- [TASK]: Using the records below, give again exactly the lines from the line that contains "Текущая загрузка центра питания, МВА, 18: 40" through the line that contains "Установленная мощность, МВА, 19: 70 -> 50", both ends included, and only those.

- [STORED DATA]:
____________
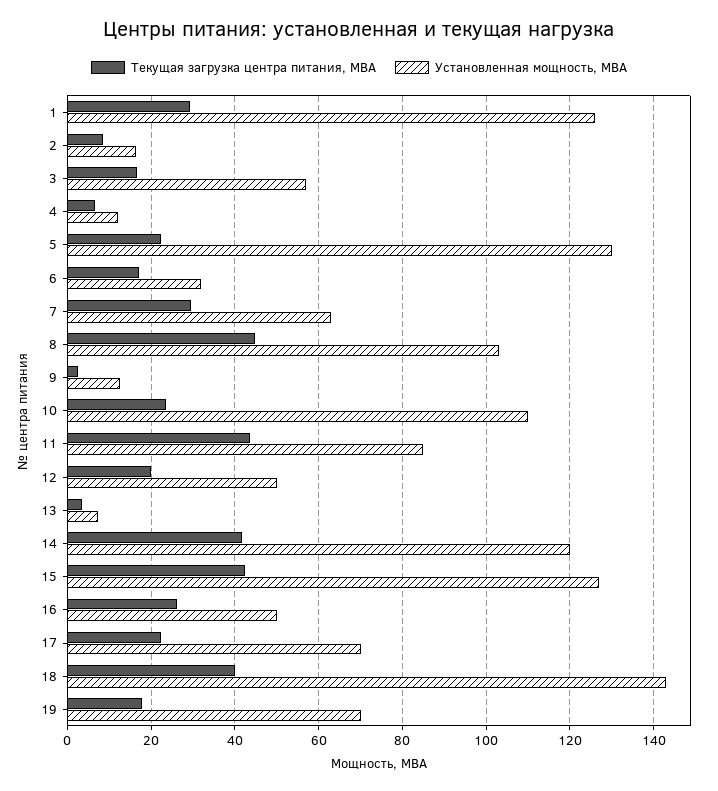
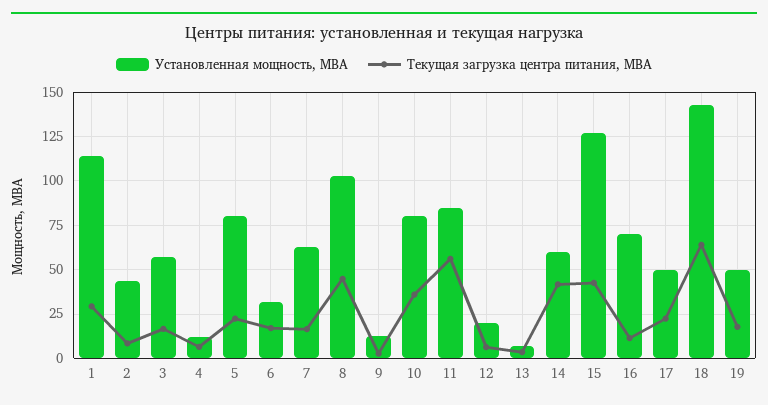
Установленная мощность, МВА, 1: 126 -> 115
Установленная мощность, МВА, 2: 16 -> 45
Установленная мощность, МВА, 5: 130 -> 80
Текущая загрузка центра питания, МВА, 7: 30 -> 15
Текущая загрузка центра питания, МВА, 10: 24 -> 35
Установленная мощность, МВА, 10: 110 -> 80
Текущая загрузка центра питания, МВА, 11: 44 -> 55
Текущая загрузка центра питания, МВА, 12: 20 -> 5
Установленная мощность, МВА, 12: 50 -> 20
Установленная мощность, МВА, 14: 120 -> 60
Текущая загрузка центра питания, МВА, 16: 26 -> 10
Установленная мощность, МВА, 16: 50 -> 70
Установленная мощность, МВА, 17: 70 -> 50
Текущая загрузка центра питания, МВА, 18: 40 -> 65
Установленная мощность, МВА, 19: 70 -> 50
____________
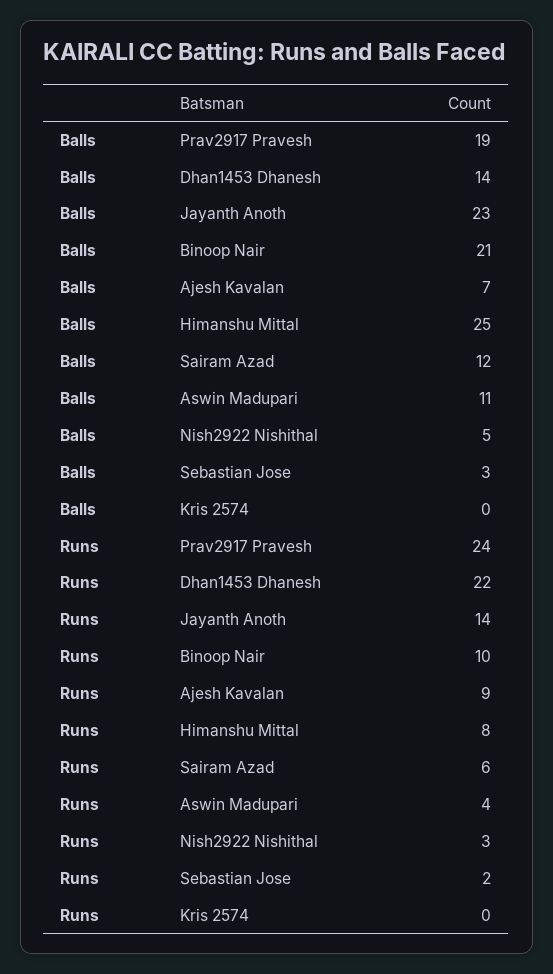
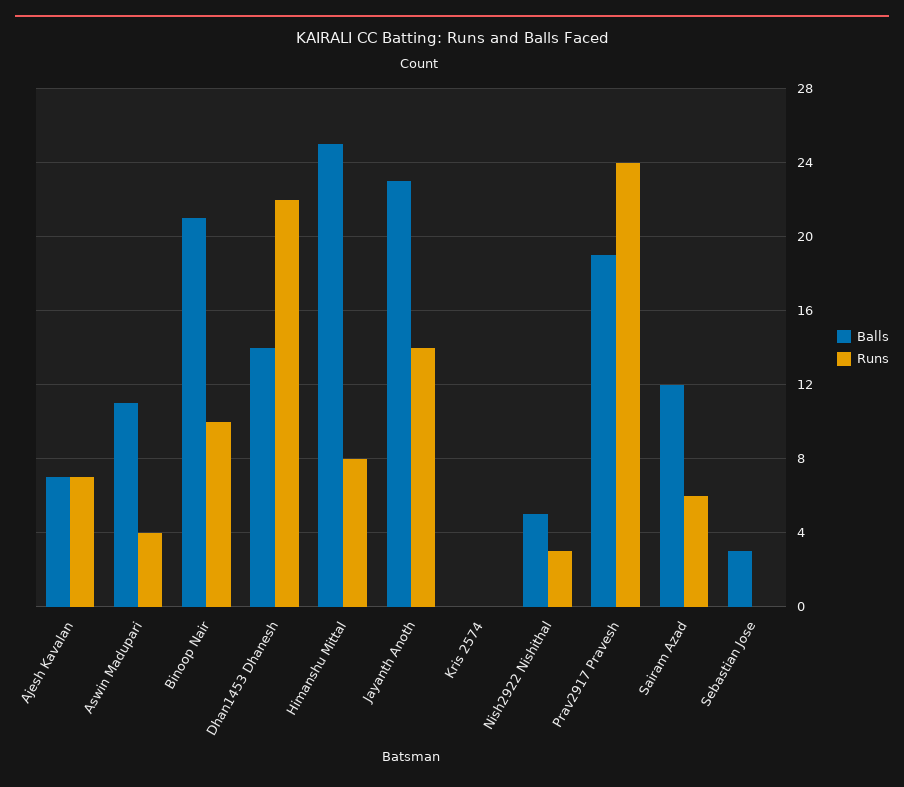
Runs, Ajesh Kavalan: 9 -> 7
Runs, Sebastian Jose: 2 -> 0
____________
- [WRITTEN RESPONSE]:
Текущая загрузка центра питания, МВА, 18: 40 -> 65
Установленная мощность, МВА, 19: 70 -> 50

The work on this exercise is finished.